Sr Third Party Risk Analyst

Position Title: Sr Third Party Risk Analyst (P4)

 

Company Summary 

Crown Castle is the nation’s largest provider of shared communications infrastructure: towers, small cells and fiber. Whenever you make a call, track a workout or stream music and videos, we’re the ones providing the communications infrastructure that makes it possible to transform the way we live and work. From 5G and the internet of things to drones, autonomous vehicles and AR/VR, we enable the technologies that help people stay safe, connected and ready for the future. Crown Castle is publicly traded on the S&P 500, and one of the largest Real Estate Investment Trusts in the US.

 

Role 

The Sr Third Party Risk Analyst role serves as a third-Party Risk management professional for the Enterprise Security Team. This position, reporting to the Security Standards and Compliance Manager, will assist in the development and management of a third-Party Risk management program, manage contract reviews and customer due diligence requests, and monitor the risk associated with vendors Crown Castle engages with to perform business activities.

Responsibilities 

• Lead the creation of Crown Castle’s Third Party Risk program and will be responsible for the creation of all policies, standards, and procedures
• Assess third parties and services/products provided through the expenditure approval process and provide guidance around contracts, security, and process improvement opportunities, while leveraging all Third Party Risk processes
• Lead projects related to Third Party activities.
• Monitor third-party performance and develop metrics, reporting, and an overall security scorecard
• Oversee and track timely resolution of third-Party Risk management issues at enterprise level
• Develop and maintain a close partnership with Legal and Supply Chain teammates, ensuring they understand the third-Party Risk management program needs and processes
• Actively review Contracts, Service Agreements, SOWs, along with Legal and Supply Chain for vendors partnering with Crown Castle. Will review and determine if terms are appropriate for Crown Castle
• Assist Crown Castle Customer Facing teammates with both current and pre-sales customer questionnaires and security assessments.
• Attend training seminars, conferences, and trade shows to broaden knowledge of current and future cybersecurity and risk management issues and technologies

Education/Certifications

• Bachelor’s degree in IT, Management, or Leadership related fields

Experience/Minimum Requirements

• Eight (8) plus years of Third Party or Vendor Risk Management experience
• Five (5) plus years of Cyber Security, Risk management, Compliance, or IT audit experience
• Relevant Certifications: CRISC, CISA, or CTPRP (not required but a huge plus)
• Familiarity with industry frameworks, such as CIS, ISO and NIST
• Preferred experience with GRC tools – OneTrust, Archer, Audit Board

Expectations  

• Proven track record of developing and providing Corporate Security Service Level Agreements
• Solid relationship management and performance management skills
• Ability to motivate and direct staff members
• Strong understanding of the organization’s goals and objectives
• Exceptional written and oral communication skills
• Exceptional interpersonal skills, with a focus on listening and questioning skills
• Strong documentation skills
• Ability to conduct research into a wide range of computing issues as required
• Ability to present ideas in user-friendly language to non-technical staff and end users
• Keen attention to detail
• Ability to effectively prioritize and execute tasks in a high-pressure environment
• Exceptional customer service orientation
• Experience working in a team-oriented, collaborative environment

Organizational Relationship Reports to: Security Standards and Compliance Manager Title(s) of direct reports (if applicable):  N/A Working Conditions: This is a remote role with the expectation of on-site/in-person collaboration with teammates and stakeholders for moments that matter and may require up to 10% travel.

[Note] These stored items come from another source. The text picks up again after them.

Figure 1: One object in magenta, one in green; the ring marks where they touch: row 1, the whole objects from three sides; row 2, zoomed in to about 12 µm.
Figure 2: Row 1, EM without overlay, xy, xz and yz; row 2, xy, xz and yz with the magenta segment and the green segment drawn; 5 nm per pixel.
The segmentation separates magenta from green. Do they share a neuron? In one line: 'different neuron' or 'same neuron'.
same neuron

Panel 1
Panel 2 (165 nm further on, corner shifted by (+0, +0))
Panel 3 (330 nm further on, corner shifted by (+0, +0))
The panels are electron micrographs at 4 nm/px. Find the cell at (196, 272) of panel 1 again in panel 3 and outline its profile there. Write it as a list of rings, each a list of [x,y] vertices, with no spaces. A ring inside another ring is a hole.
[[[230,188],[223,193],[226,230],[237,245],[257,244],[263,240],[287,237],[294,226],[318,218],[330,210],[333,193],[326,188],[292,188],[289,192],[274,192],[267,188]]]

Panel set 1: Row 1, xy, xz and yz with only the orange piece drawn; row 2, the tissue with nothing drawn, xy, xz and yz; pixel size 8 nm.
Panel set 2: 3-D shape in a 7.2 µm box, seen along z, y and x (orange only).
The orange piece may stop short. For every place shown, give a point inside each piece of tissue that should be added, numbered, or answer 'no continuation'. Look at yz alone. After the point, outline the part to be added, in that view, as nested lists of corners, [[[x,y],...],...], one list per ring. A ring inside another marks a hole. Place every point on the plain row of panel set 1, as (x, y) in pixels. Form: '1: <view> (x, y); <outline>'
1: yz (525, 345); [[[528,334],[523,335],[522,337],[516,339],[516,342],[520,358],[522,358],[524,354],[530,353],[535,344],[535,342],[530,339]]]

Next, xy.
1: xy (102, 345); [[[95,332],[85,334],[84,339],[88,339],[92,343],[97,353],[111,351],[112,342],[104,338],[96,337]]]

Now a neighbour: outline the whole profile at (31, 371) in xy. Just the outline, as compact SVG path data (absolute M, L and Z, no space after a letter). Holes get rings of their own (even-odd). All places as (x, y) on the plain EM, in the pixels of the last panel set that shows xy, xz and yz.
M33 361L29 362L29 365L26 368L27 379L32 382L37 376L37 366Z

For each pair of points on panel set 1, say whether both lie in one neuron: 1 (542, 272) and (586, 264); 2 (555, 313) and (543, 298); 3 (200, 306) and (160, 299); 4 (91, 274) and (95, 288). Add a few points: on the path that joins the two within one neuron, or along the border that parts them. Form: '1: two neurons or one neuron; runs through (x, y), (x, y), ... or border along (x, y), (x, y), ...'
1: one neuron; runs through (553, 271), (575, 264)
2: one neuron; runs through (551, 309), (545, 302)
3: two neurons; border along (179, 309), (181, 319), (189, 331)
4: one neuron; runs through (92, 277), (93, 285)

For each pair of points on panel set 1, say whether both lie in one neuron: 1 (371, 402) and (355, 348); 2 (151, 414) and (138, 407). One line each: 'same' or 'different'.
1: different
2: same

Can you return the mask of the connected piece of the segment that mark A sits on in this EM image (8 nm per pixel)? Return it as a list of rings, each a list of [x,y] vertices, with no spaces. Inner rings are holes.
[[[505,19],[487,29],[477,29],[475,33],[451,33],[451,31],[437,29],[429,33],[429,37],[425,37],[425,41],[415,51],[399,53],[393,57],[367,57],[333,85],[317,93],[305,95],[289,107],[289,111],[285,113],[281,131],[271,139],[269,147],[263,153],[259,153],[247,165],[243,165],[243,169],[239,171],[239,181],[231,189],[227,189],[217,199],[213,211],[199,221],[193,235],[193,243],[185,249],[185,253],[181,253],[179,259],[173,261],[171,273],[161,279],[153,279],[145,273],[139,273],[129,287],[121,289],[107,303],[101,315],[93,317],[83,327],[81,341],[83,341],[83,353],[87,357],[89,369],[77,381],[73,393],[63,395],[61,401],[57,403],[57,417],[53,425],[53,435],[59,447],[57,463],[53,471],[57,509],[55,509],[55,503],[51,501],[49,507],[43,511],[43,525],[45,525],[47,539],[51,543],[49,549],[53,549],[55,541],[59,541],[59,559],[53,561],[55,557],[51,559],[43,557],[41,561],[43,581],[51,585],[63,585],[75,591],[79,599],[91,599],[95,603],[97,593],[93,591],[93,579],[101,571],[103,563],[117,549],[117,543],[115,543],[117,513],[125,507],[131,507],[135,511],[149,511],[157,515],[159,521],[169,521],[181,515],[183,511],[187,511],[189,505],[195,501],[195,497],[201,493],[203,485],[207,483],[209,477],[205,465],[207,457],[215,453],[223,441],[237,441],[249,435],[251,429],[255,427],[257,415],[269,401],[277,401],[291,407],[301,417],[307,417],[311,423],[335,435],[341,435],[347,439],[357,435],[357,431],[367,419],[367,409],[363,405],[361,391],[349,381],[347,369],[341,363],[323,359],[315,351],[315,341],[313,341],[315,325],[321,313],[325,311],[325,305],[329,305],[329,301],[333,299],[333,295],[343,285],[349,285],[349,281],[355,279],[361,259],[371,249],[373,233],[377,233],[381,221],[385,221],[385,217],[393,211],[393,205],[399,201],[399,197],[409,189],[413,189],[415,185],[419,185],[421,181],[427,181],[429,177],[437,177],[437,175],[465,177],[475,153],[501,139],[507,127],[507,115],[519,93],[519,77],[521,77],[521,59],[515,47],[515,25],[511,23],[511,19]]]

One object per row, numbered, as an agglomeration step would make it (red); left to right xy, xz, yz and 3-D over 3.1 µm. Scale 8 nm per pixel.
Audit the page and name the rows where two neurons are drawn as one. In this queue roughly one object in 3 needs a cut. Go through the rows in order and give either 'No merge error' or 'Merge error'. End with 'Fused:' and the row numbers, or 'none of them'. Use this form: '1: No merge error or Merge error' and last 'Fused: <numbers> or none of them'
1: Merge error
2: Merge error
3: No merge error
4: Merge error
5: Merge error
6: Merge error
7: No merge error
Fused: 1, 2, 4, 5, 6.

For New York, Colorado, California and Washington residents the hiring range offered for this position is $118,000- $139,000 annually. In addition to salary, employees are eligible for an annual bonus of up to 20% of annual salary and restricted stock. Employees (and their families) are eligible for medical, dental, vision, and basic life insurance. Employees are able to enroll in our company’s 401k plan. Employees will also receive 18 days of paid time off each year and 12 paid holidays throughout the calendar year.

We offer a total benefits package and professional growth development for teammates in any stage of their career. Along with caring for our teammates, we’re an active member in the communities where we live, work and do business. We have a responsibility to give back, which we do through our Connected by Good program. Giving back allows us to improve public spaces where people connect, promote public safety and advance access to education and technology.